Tomorrow, New Haven will face the choice between four different candidates in the city’s democratic primary. The future of Yale’s relationship with New Haven, to some extent, hangs in the balance.

Elicker’s philosophy is that when negotiating with Yale, the city will “get more with a carrot than a stick.” He proposes finding areas where both the city and the University can benefit, with his proposals including merging the Yale shuttle system with Connecticut Transit to allow for better transportation around the city and trying to keep Yale entrepreneurship and business in New Haven.

“I’d love to say yes, I will force Yale to give New Haven more money,” Elicker said. “But to be honest and realistic, I think we’re going to get more by finding areas of positive collaboration.”

Henry Fernandez LAW ’94 is another mayoral candidate who, like Elicker, opposed the sale of High and Wall streets to the University. He said that the best way New Haven and Yale can have an equal partnership is to strengthen the city financially, so that the town does not have to come to the gown, “hat in hand.”

Fernandez said that he already spoke to Yale School of Management Dean Edward Snyder about creating a premier program at the SOM for school principals. The program would include clinical work in New Haven Public Schools, with the goal that some participants would remain in the Elm City, Fernandez said.

Programs like this, he explained, will succeed because they do not treat New Haven as a charity case but rather bank on Yale’s investment in future leaders.

Toni Harp ARC ’78 praised Yale’s relationship with New Haven when it came to programs like the Payment-in-lieu-of-Taxes program and the New Haven Promise, but said that New Haven needs more support in its surrounding neighborhoods. She said that the city primarily needs financial support from Yale and that Yale’s “intellectual expertise” could help creates jobs in New Haven.

The final mayoral candidate, Hillhouse High School principal Kermit Carolina, said that Yale can continue to support New Haven by helping youth in New Haven as mentors or with after school activities. He added that he would like to piggyback off of Yale’s Homebuyers Program and extend it to policemen, firefighters and educators in the city.

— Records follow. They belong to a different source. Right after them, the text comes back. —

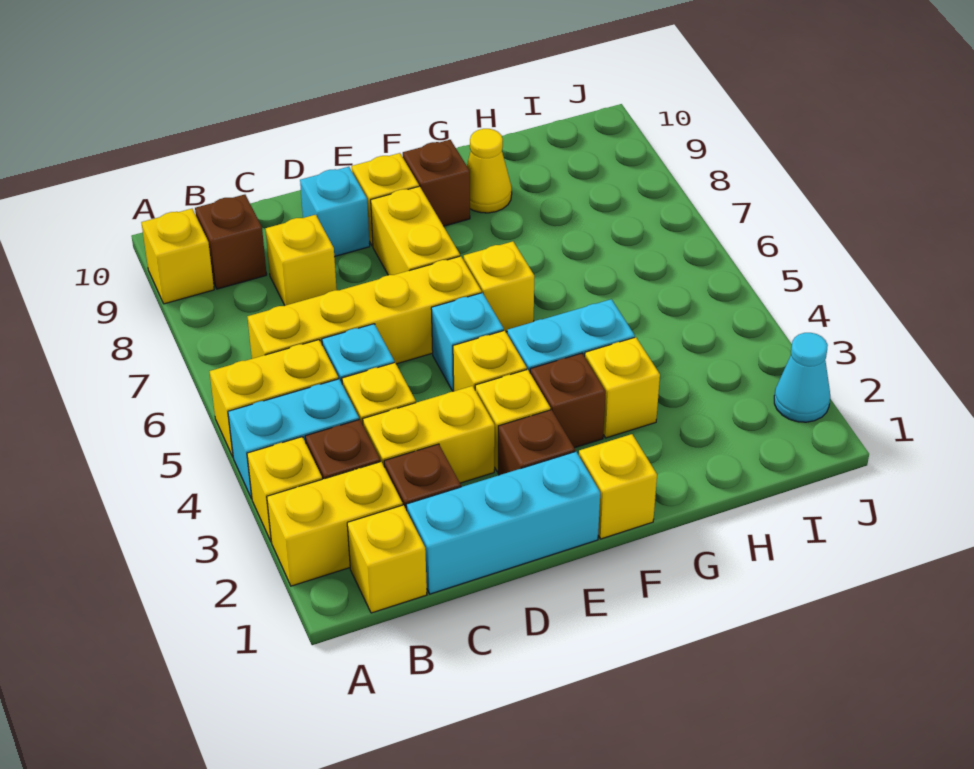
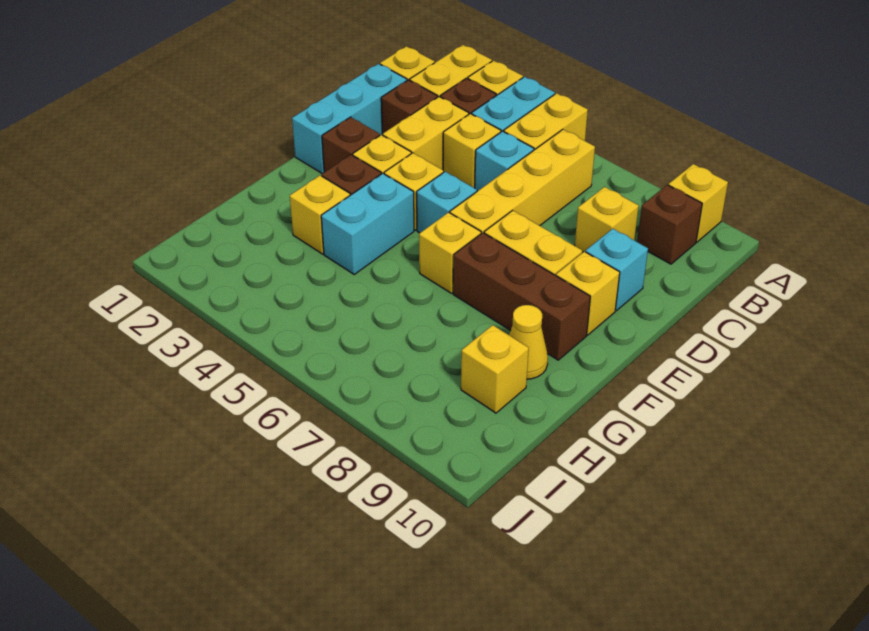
yellow brick F1 level 1 -> yellow brick H9 level 1
brown brick F9 level 1 -> brown brick F7:F9 level 1
cyan cone J2 level 1 -> none

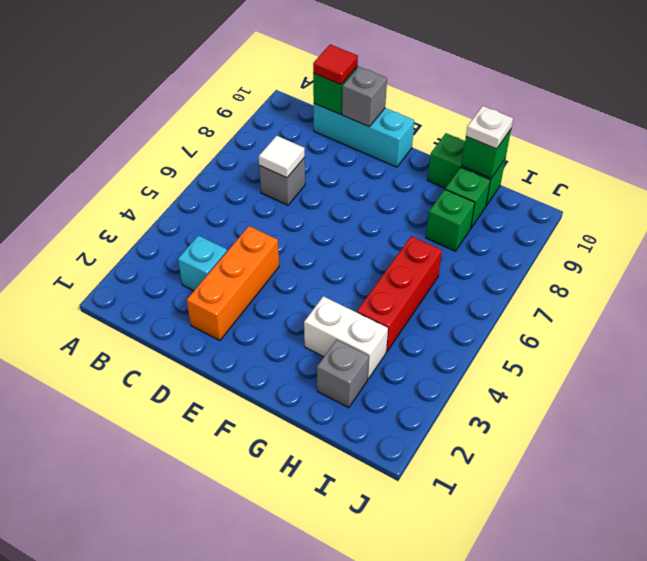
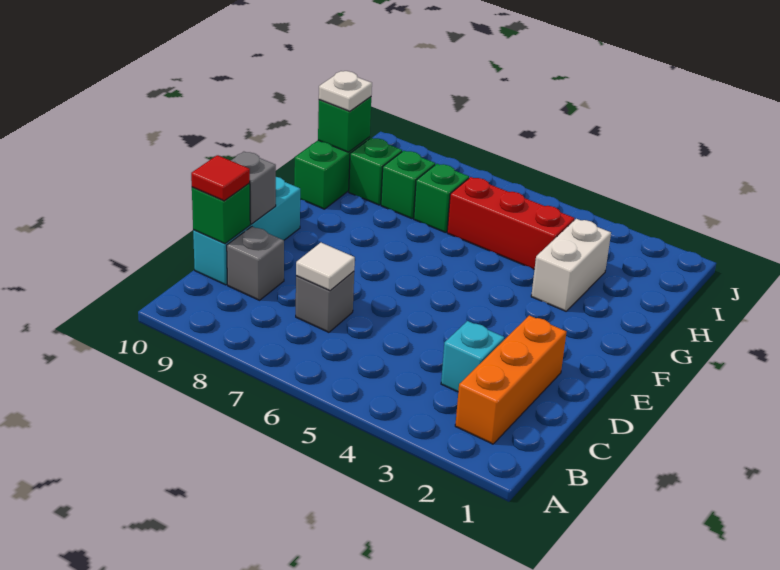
orange brick D2:D4 level 1 -> orange brick B2:D2 level 1
grey brick H2 level 1 -> grey brick C9 level 1
none -> green brick H7 level 1

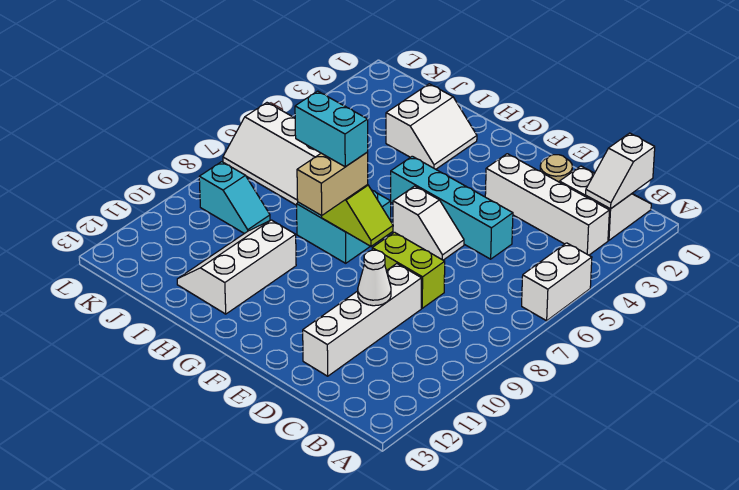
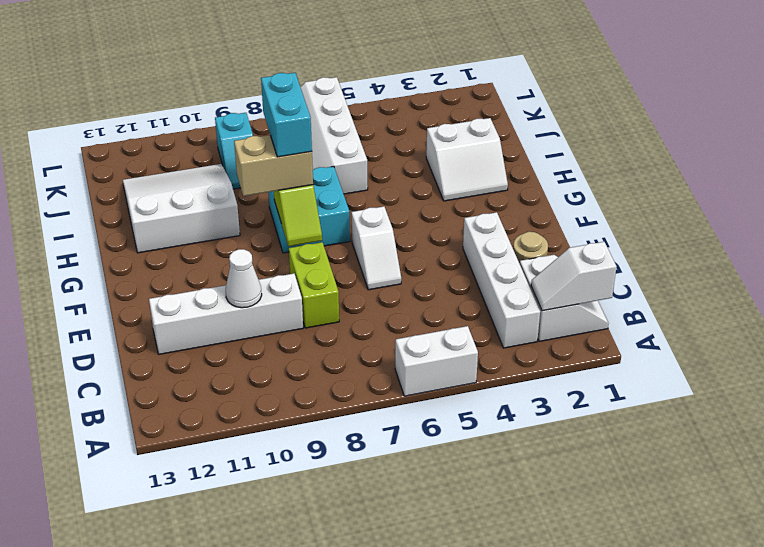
cyan brick D5:G5 level 1 -> none
white slope H10:I12 level 1 top H -> white slope H10:J12 level 1 top H

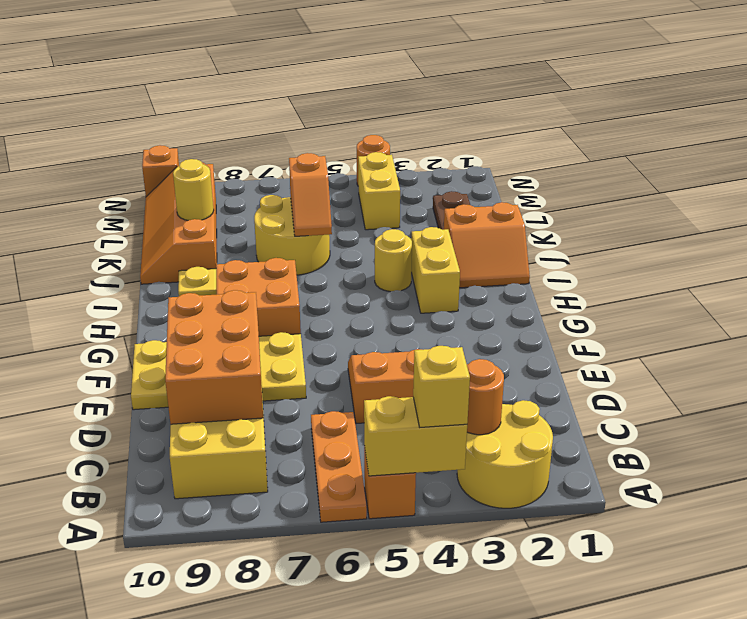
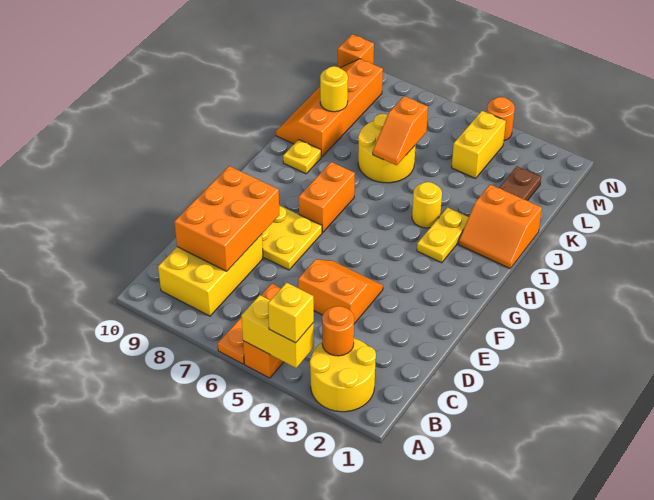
orange brick G7:H8 level 1 -> orange brick G7:H7 level 1
yellow brick H3:I3 level 1 -> yellow plate H3:I3 level 1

In his opinion, Yale could “certainly” do a “lot more” for the city financially.

Salovey declined to comment on the mayoral race, except to say the he is “looking forward to working closely with whomever the people of New Haven elect as their new mayor.” The city and University, he said, are “lucky” to have four “thoughtful and energetic” candidates in the race.

The festivities may be just as revelrous as they were 20 years ago, but Salovey will face a remarkably changed Yale and New Haven when he is inaugurated this October. Like Levin, Salovey said he will speak to the University’s relationship with its city, but he will do so after a decades-long mending process.

While reflecting on his efforts to improve relations with the city, Levin sat in a chair just a few feet from where he made his own opening speech pledging to bridge the gap between Yale and New Haven. He smiled when asked whether town-gown relations improved the way he wanted.

“Even better,” Levin said. “It turned out better than I would have hoped.”